[Page-level text extractions]
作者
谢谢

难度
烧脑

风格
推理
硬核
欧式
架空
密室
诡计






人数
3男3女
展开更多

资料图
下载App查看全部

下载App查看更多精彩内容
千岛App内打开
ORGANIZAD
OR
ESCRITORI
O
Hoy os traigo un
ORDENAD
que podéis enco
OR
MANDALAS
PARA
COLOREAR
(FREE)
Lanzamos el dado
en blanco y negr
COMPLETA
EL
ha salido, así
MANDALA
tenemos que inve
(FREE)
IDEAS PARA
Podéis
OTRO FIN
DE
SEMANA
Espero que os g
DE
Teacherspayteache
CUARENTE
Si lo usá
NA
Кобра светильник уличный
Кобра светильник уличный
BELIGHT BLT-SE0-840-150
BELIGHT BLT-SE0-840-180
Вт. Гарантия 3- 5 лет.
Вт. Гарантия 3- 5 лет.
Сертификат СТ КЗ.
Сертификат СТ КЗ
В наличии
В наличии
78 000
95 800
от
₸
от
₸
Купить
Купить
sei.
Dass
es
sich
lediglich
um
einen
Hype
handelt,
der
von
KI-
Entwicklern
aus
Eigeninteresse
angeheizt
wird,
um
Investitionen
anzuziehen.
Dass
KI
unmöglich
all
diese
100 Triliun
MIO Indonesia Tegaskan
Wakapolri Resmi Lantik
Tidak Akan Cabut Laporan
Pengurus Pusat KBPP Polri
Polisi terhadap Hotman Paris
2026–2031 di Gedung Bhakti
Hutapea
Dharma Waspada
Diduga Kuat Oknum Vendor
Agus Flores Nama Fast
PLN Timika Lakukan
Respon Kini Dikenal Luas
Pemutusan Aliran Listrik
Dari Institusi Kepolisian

#### What is required:
Please edit the material from its first line through the line holding "Tidak Akan Cabut Laporan", inclusive, so that "Купить" becomes "Заказать" and all else stays unchanged. Return only those lines.

#### Solution to this exercise:
作者
谢谢

难度
烧脑

风格
推理
硬核
欧式
架空
密室
诡计






人数
3男3女
展开更多

资料图
下载App查看全部

下载App查看更多精彩内容
千岛App内打开
ORGANIZAD
OR
ESCRITORI
O
Hoy os traigo un
ORDENAD
que podéis enco
OR
MANDALAS
PARA
COLOREAR
(FREE)
Lanzamos el dado
en blanco y negr
COMPLETA
EL
ha salido, así
MANDALA
tenemos que inve
(FREE)
IDEAS PARA
Podéis
OTRO FIN
DE
SEMANA
Espero que os g
DE
Teacherspayteache
CUARENTE
Si lo usá
NA
Кобра светильник уличный
Кобра светильник уличный
BELIGHT BLT-SE0-840-150
BELIGHT BLT-SE0-840-180
Вт. Гарантия 3- 5 лет.
Вт. Гарантия 3- 5 лет.
Сертификат СТ КЗ.
Сертификат СТ КЗ
В наличии
В наличии
78 000
95 800
от
₸
от
₸
Заказать
Заказать
sei.
Dass
es
sich
lediglich
um
einen
Hype
handelt,
der
von
KI-
Entwicklern
aus
Eigeninteresse
angeheizt
wird,
um
Investitionen
anzuziehen.
Dass
KI
unmöglich
all
diese
100 Triliun
MIO Indonesia Tegaskan
Wakapolri Resmi Lantik
Tidak Akan Cabut Laporan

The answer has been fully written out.